Tout va bien
30 juin 2019 - 12x
Partager
« Tout va bien. » Cette phrase, nous nous entendons la dire alors que tout ne va pas forcément bien dans notre vie. Mais par souci de rester politiquement correct, par pudeur ou pour ménager notre interlocuteur, nous répondons à un banal « ça va ? » par un « tout va bien » que nous espérons convaincant à défaut d’être convaincu…
Affirmer que tout va bien peut aussi être ou devenir une croyance persistante, inébranlable. Ce n’est plus seulement une réponse de circonstance, c’est la toile de fond de notre vie. Maintenir que tout va bien quand tout va mal, ou du moins que tout ne va pas bien, n’est-ce pas une façon de conjurer le sort ? Une sorte de méthode Coué : en répétant et en continuant à prétendre que tout va bien, c’est faire en sorte que les choses continuent d’aller bien ou en tout cas d’aller tout court. C’est refuser de se laisser interpeller, refuser le changement, refuser l’inconnu. C’est aussi prendre le risque d’être un jour rattrapé par la réalité que nous cherchons précisément à fuir ou à maîtriser – ce qui peut revenir au même.
En 2006 sortait le film de Philippe Lioret, Je vais bien, ne t’en fais pas. Il racontait l’histoire d’une jeune fille recevant des lettres de son frère qu’elle aime tant et qui a quitté le domicile familial sans explication. Ces lettres se veulent réconfortantes et permettent à la jeune fille de surmonter le vide de l’absence. Jusqu’au jour où elle découvre que ce n’est qu’un simulacre, destiné à la rassurer. Un monde s’écroule.
La Bible est pleine de récits de personnages dont le monde s’écroule aussi parce que ce qu’ils ont toujours cru, ce qu’ils ont toujours eu, ce qu’ils ont toujours espéré disparaît. Parce que leurs rêves, leurs projections, leurs plans, leurs représentations des autres et de leur environnement s’évanouit. Comme Goliath ou Samson qui avaient l’habitude d’être systématiquement les plus forts. Comme Job, qui se retrouve en peu de temps injustement dépossédé de tout, y compris même de sa famille. Comme les disciples de Jésus qui pensaient qu’il était venu instaurer un royaume terrestre. Comme Naaman, qui a poursuivi son dessein d’extermination du peuple juif sans voir qu’il se condamnait lui-même. Comme Saphira, qui a pensé qu’elle pourrait tromper son église.
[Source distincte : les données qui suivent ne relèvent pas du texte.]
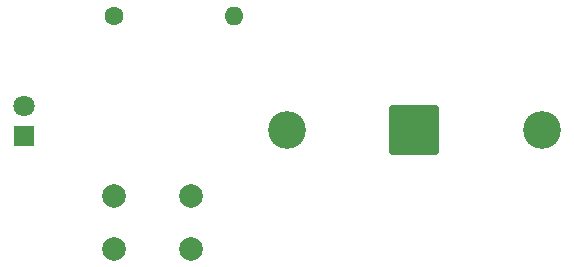
<source format=gbr>
%TF.GenerationSoftware,KiCad,Pcbnew,7.0.8*%
%TF.CreationDate,2023-10-10T10:39:54+02:00*%
%TF.ProjectId,test,74657374-2e6b-4696-9361-645f70636258,rev?*%
%TF.SameCoordinates,Original*%
%TF.FileFunction,Soldermask,Top*%
%TF.FilePolarity,Negative*%
%FSLAX46Y46*%
G04 Gerber Fmt 4.6, Leading zero omitted, Abs format (unit mm)*
G04 Created by KiCad (PCBNEW 7.0.8) date 2023-10-10 10:39:54*
%MOMM*%
%LPD*%
G01*
G04 APERTURE LIST*
G04 Aperture macros list*
%AMRoundRect*
0 Rectangle with rounded corners*
0 $1 Rounding radius*
0 $2 $3 $4 $5 $6 $7 $8 $9 X,Y pos of 4 corners*
0 Add a 4 corners polygon primitive as box body*
4,1,4,$2,$3,$4,$5,$6,$7,$8,$9,$2,$3,0*
0 Add four circle primitives for the rounded corners*
1,1,$1+$1,$2,$3*
1,1,$1+$1,$4,$5*
1,1,$1+$1,$6,$7*
1,1,$1+$1,$8,$9*
0 Add four rect primitives between the rounded corners*
20,1,$1+$1,$2,$3,$4,$5,0*
20,1,$1+$1,$4,$5,$6,$7,0*
20,1,$1+$1,$6,$7,$8,$9,0*
20,1,$1+$1,$8,$9,$2,$3,0*%
G04 Aperture macros list end*
%ADD10RoundRect,0.102000X-1.980000X-1.980000X1.980000X-1.980000X1.980000X1.980000X-1.980000X1.980000X0*%
%ADD11C,3.204000*%
%ADD12C,2.000000*%
%ADD13C,1.600000*%
%ADD14O,1.600000X1.600000*%
%ADD15R,1.800000X1.800000*%
%ADD16C,1.800000*%
G04 APERTURE END LIST*
D10*
%TO.C,BAT1*%
X106680000Y-57910999D03*
D11*
X95880000Y-57910999D03*
X117480000Y-57910999D03*
%TD*%
D12*
%TO.C,SW1*%
X87780000Y-63500000D03*
X81280000Y-63500000D03*
X87780000Y-68000000D03*
X81280000Y-68000000D03*
%TD*%
D13*
%TO.C,R1*%
X81280000Y-48260000D03*
D14*
X91440000Y-48260000D03*
%TD*%
D15*
%TO.C,D1*%
X73660000Y-58420000D03*
D16*
X73660000Y-55880000D03*
%TD*%
M02*

</source>
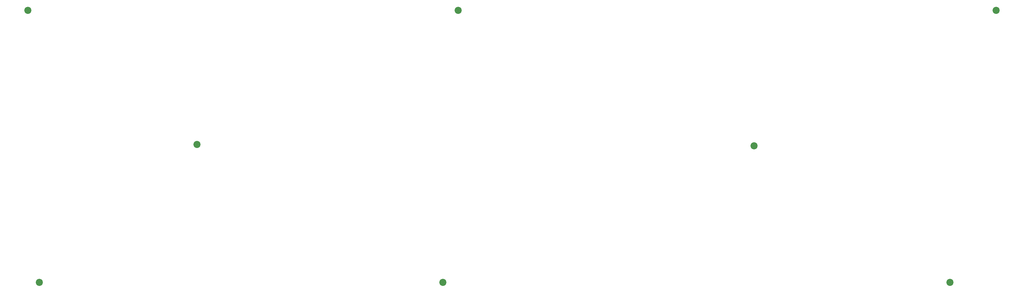
<source format=gts>
%TF.GenerationSoftware,KiCad,Pcbnew,7.0.11*%
%TF.CreationDate,2024-04-25T10:03:52+05:30*%
%TF.ProjectId,Lexicon 69,4c657869-636f-46e2-9036-392e6b696361,rev?*%
%TF.SameCoordinates,Original*%
%TF.FileFunction,Soldermask,Top*%
%TF.FilePolarity,Negative*%
%FSLAX46Y46*%
G04 Gerber Fmt 4.6, Leading zero omitted, Abs format (unit mm)*
G04 Created by KiCad (PCBNEW 7.0.11) date 2024-04-25 10:03:52*
%MOMM*%
%LPD*%
G01*
G04 APERTURE LIST*
%ADD10C,2.200000*%
G04 APERTURE END LIST*
D10*
%TO.C,H5*%
X195262500Y-160734375D03*
%TD*%
%TO.C,H7*%
X366712500Y-76200000D03*
%TD*%
%TO.C,H4*%
X200025000Y-76200000D03*
%TD*%
%TO.C,H1*%
X66675000Y-76200000D03*
%TD*%
%TO.C,H2*%
X70246875Y-160734375D03*
%TD*%
%TO.C,H8*%
X352425000Y-160734375D03*
%TD*%
%TO.C,H3*%
X119062500Y-117871875D03*
%TD*%
%TO.C,H6*%
X291703125Y-118250000D03*
%TD*%
M02*

</source>
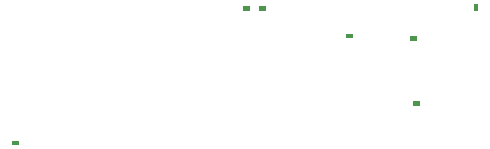
<source format=gbr>
%TF.GenerationSoftware,KiCad,Pcbnew,9.0.0-rc1*%
%TF.CreationDate,2025-02-03T21:42:00-06:00*%
%TF.ProjectId,tempo,74656d70-6f2e-46b6-9963-61645f706362,rev?*%
%TF.SameCoordinates,Original*%
%TF.FileFunction,Glue,Top*%
%TF.FilePolarity,Positive*%
%FSLAX46Y46*%
G04 Gerber Fmt 4.6, Leading zero omitted, Abs format (unit mm)*
G04 Created by KiCad (PCBNEW 9.0.0-rc1) date 2025-02-03 21:42:00*
%MOMM*%
%LPD*%
G01*
G04 APERTURE LIST*
%ADD10C,0.000000*%
G04 APERTURE END LIST*
D10*
%TO.C,R13*%
G36*
X162045000Y-102629900D02*
G01*
X161445000Y-102629900D01*
X161445000Y-102230100D01*
X162045000Y-102230100D01*
X162045000Y-102629900D01*
G37*
%TO.C,R15*%
G36*
X167720000Y-108329900D02*
G01*
X167120000Y-108329900D01*
X167120000Y-107930100D01*
X167720000Y-107930100D01*
X167720000Y-108329900D01*
G37*
%TO.C,R4*%
G36*
X154710000Y-100289900D02*
G01*
X154110000Y-100289900D01*
X154110000Y-99890100D01*
X154710000Y-99890100D01*
X154710000Y-100289900D01*
G37*
%TO.C,R14*%
G36*
X133760000Y-111689900D02*
G01*
X133160000Y-111689900D01*
X133160000Y-111290100D01*
X133760000Y-111290100D01*
X133760000Y-111689900D01*
G37*
%TO.C,R16*%
G36*
X167445000Y-102854900D02*
G01*
X166845000Y-102854900D01*
X166845000Y-102455100D01*
X167445000Y-102455100D01*
X167445000Y-102854900D01*
G37*
%TO.C,R11*%
G36*
X172669900Y-100280000D02*
G01*
X172270100Y-100280000D01*
X172270100Y-99680000D01*
X172669900Y-99680000D01*
X172669900Y-100280000D01*
G37*
%TO.C,R3*%
G36*
X153310000Y-100289900D02*
G01*
X152710000Y-100289900D01*
X152710000Y-99890100D01*
X153310000Y-99890100D01*
X153310000Y-100289900D01*
G37*
%TD*%
M02*

</source>
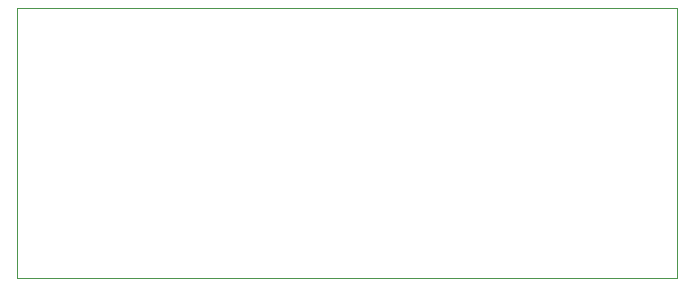
<source format=gbr>
G04 #@! TF.GenerationSoftware,KiCad,Pcbnew,5.1.4-e60b266~84~ubuntu18.04.1*
G04 #@! TF.CreationDate,2019-09-09T22:27:04+10:00*
G04 #@! TF.ProjectId,comparator,636f6d70-6172-4617-946f-722e6b696361,21/06/19*
G04 #@! TF.SameCoordinates,Original*
G04 #@! TF.FileFunction,Profile,NP*
%FSLAX46Y46*%
G04 Gerber Fmt 4.6, Leading zero omitted, Abs format (unit mm)*
G04 Created by KiCad (PCBNEW 5.1.4-e60b266~84~ubuntu18.04.1) date 2019-09-09 22:27:04*
%MOMM*%
%LPD*%
G04 APERTURE LIST*
%ADD10C,0.050000*%
%ADD11C,0.100000*%
G04 APERTURE END LIST*
D10*
X121920000Y-86360000D02*
X121920000Y-109220000D01*
D11*
X121920000Y-86360000D02*
X177800000Y-86360000D01*
X177800000Y-109220000D02*
X121920000Y-109220000D01*
X177800000Y-86360000D02*
X177800000Y-109220000D01*
M02*

</source>
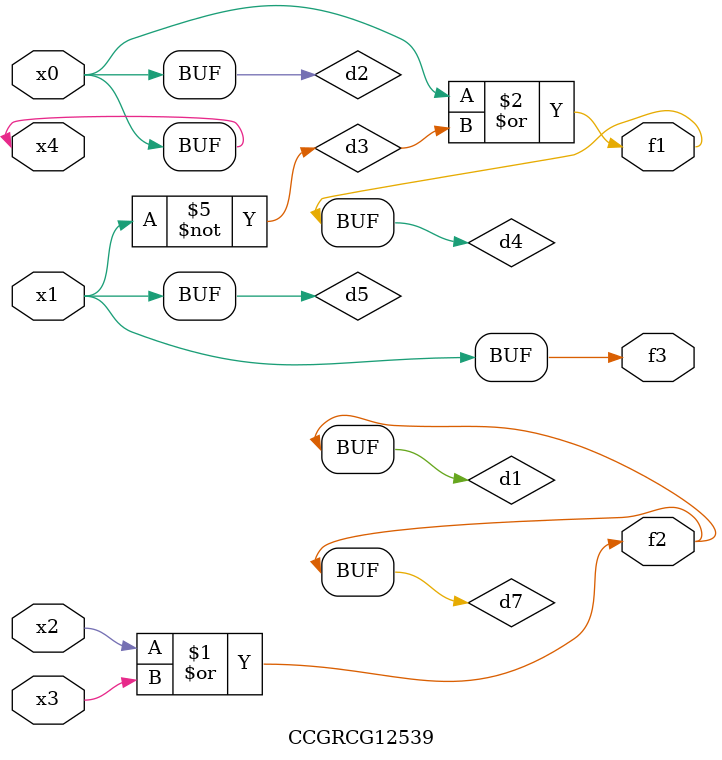
<source format=v>
module CCGRCG12539(
	input x0, x1, x2, x3, x4,
	output f1, f2, f3
);

	wire d1, d2, d3, d4, d5, d6, d7;

	or (d1, x2, x3);
	buf (d2, x0, x4);
	not (d3, x1);
	or (d4, d2, d3);
	not (d5, d3);
	nand (d6, d1, d3);
	or (d7, d1);
	assign f1 = d4;
	assign f2 = d7;
	assign f3 = d5;
endmodule

</source>
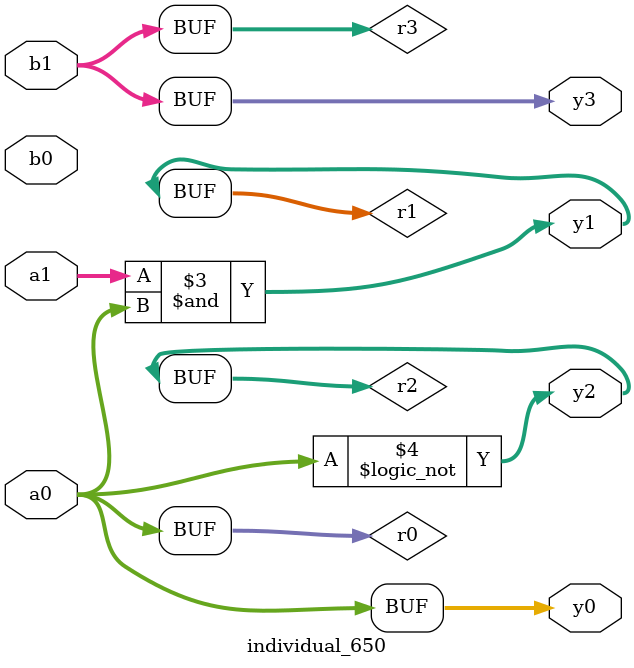
<source format=sv>
module individual_650(input logic [15:0] a1, input logic [15:0] a0, input logic [15:0] b1, input logic [15:0] b0, output logic [15:0] y3, output logic [15:0] y2, output logic [15:0] y1, output logic [15:0] y0);
logic [15:0] r0, r1, r2, r3; 
 always@(*) begin 
	 r0 = a0; r1 = a1; r2 = b0; r3 = b1; 
 	 r2  ^=  r3 ;
 	 r1  &=  r0 ;
 	 r2 = ! r0 ;
 	 y3 = r3; y2 = r2; y1 = r1; y0 = r0; 
end
endmodule
</source>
Qu’ils se tournent ou pas vers Dieu – et c’est peut-être cela le plus étonnant – tous ces personnages ont en commun de voir leur vie et l’idée qu’ils s’en faisaient englouties dans un destin tragique. Tragique, mais pas toujours fatal. Ceux qui s’accrochent à Dieu malgré les épreuves et reconnaissent leur fragilité, ceux qui ont le courage de reconnaître que décidément, non, tout ne va pas bien, s’en sortent. Job en est l’exemple même mais on pourrait aussi citer Élie, un prophète célèbre de l’Ancien Testament qui connaît une sévère phase de dépression et d’autres encore !
Parfois dans notre vie, tout ne va pas bien ; et persister à dire que c’est le cas peut n’être que le signe d’un mal-être plus profond encore. Quand nous sentons l’effondrement, il ne s’agit pas de continuer à dire que tout va bien. Plutôt de croire que la grâce de Dieu peut nous relever de nos ruines. Le chrétien n’est pas toujours épargné par le sort, il ne vit pas sa vie sous cloche, mais il a pour lui cette assurance qu’aucun effondrement n’arrivera à bout du projet que Dieu a pour lui.